By Paul R. Harmer
from The International Photographer April 1934 pg.8
NATURAL publicity such as an earthquake is quickly taken advantage of by showmen and we have the best in the business here in Hollywood, but making a natural cataclysm perform on
schedule, so the world may see for itself just how a major earthquake looks in action, is a problem attempted only by the world’s greatest optimists. They do it and it is genuine, except that the casualties get well immediately, when the directors shouts “cut.”
It is true that some companies have taken advantage of the wreckage caused by erathquakes, but in this article we are concerned only with the ones where moving picture stars and actors are woven into a series of incidents and adventures, during the filming of a major motion picture production.
The fact that THE INTERNATIONAL PHOTOGRAPHER is a professional and technical magazine and its circulation is almost entirely confined to the workers in the motion picture industry is the only reason such an article as this can be attempted.
Credit should be given where it is due and according to my idea the following named men are foremost in this particular work: Fred Mann, William Davidson, William Teel, Roy Jones, Vernon Walker, Don Jarvis and Eddie Haas. They have all taken direct supervision of the actual erecting and demolishing of sets used in the series of earthquake pictures now being exhibited.
The photographs shown here are by courtesy of the Twentieth Century Productions and made by Fred Archer.

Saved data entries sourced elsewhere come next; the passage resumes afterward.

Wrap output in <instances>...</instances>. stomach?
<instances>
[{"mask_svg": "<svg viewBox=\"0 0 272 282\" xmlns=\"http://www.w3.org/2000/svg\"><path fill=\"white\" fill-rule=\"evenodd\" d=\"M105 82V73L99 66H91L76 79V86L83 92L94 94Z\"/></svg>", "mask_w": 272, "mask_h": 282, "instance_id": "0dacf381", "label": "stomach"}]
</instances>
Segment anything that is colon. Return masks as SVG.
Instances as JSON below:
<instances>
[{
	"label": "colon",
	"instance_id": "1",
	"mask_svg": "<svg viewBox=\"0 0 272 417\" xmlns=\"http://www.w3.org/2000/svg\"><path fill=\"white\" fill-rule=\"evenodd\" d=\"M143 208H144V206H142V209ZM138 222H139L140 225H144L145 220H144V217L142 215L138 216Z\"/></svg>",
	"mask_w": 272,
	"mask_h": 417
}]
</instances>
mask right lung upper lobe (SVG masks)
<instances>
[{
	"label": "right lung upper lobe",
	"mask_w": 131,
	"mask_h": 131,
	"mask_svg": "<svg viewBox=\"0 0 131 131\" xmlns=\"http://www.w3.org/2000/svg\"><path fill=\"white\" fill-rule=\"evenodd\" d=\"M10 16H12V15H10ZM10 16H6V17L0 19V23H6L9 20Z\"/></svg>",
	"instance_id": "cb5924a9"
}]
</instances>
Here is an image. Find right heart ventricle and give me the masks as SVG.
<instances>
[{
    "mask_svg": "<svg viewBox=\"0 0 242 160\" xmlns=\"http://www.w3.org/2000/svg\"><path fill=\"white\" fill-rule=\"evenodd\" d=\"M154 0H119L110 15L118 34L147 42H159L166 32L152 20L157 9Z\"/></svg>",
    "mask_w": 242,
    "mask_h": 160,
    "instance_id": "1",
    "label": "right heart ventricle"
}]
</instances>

The first type of set to be considered is the interior, because most people are inside a building when an earthquake starts. As illustrated in Figure 1, the set is built on rollers and tied to the floor with heavy steel springs. The ends of the floor joists are extended to a series of handles outside the picture angle, where a group of electricians operate these by giving a quick pushing and pulling motion. After the first big push the springs take up the motion and the set literally quakes before your eyes ; a twelve horizontal motion gives a tremendous effect on the screen, walls crack in conspicuous places as illustrated in Figure 2 and men stationed above the set release debris of all kinds. If this action is continued too long the set would fall down because of structural failure. Sometimes precautions are taken by tying a cable to the top of the wall and then to a truss in the roof of the stage. This gives a swaying effect to the wall, which is partly suspended.
The floors are made in sections and operated separately by different groups of technicians. This literally tears linoleum apart and causes large cracks in the floor. Furniture is pulled over with wires and in a few seconds a beautiful interior set is in shambles.
Exteriors are more complicated and dangerous, great walls of solid brick and masonry crash with a roar, people and traffic rush from cover to cover and caution must be taken that the paper bricks and ground cork hit the people. It might be serious to have them struck by the solid debris. Only the most experienced technicians can be trusted with scenes of this nature.
Walls falling outward, such as shown in the picture, are weakened on the line of breakage and are either pushed out from the inside of the building or are pulled out with a cable attached to a truck; surprising as it may seem to some people, a cable one-quarter to one-half inch in thickness is unnoticed on the screen when the camera is set for a long shot.
Figure 3 illustrates how a solid masonry wall is supported by hinged posts, called weak knees, and when the cable is pulled the ends of the wall drop, causing the center to pull apart, forming a breach.
Figure 4 illustrates how a crack in a street is caused to open and close again on somebody’s legs or body, while debris is toppled on them from some crumbling building. Here they are helplessly held and crushed to death right before your eyes, as the girl in the picture lying on the sidewalk.
Another way of bringing an entire building down is to make a complete wrap once around it with a heavy cable and securely fastening one end to a post or dead man. The other end is fastened to a heavy truck, which drives away and the cable literally cuts the building in two. The effect is tremendous, various parts giving way and the sounds accompanying it are very real.
The cameramen are plenty busy while all this is going on ; extra cameras are placed at every point where a camera can be stationed, some on high parallels on the very edge of a high breakaway wall, some behind walls to get the action of what the people inside the building see, as the walls crumble and leave them perched on the ends of the floors with the furniture sliding out the breach and into the street. Cameras buried in pits under the sidewalk, shooting straight up at caving and buckling masonary. Cameramen with Eyemos, seated in cars which are being driven up and down the devastated area, adding their part to the confusion of people and traffic, water shooting up from broken water mains, fire breaking out and deafening […]
Grips and electricians operating reflectors and lights, explosions, every little detail caught by the moving film with master photography in every frame.
The sound engineers, with microphones mounted on booms and even carrying them in their hands, moving in close and back again to get the best results.
[…] moving them quickly to help the cameramen “put it on the film” (studio vernacular.)
Still photographers with an 8 by 10 still camera in one hand and a Graphlex in the other, getting the choice action stills, the kind that sells the picture to the exhibitors and the public.
The director pushing signal buttons, waving his arms and making pantomime to the actors who, poor fellows, are scared to death for fear some falling object may not be timed just right. Oh, Boy, anybody who has gone through several of these earthquake pictures is entitled to be jumpy and jittery when he feels the earth tremble just a little.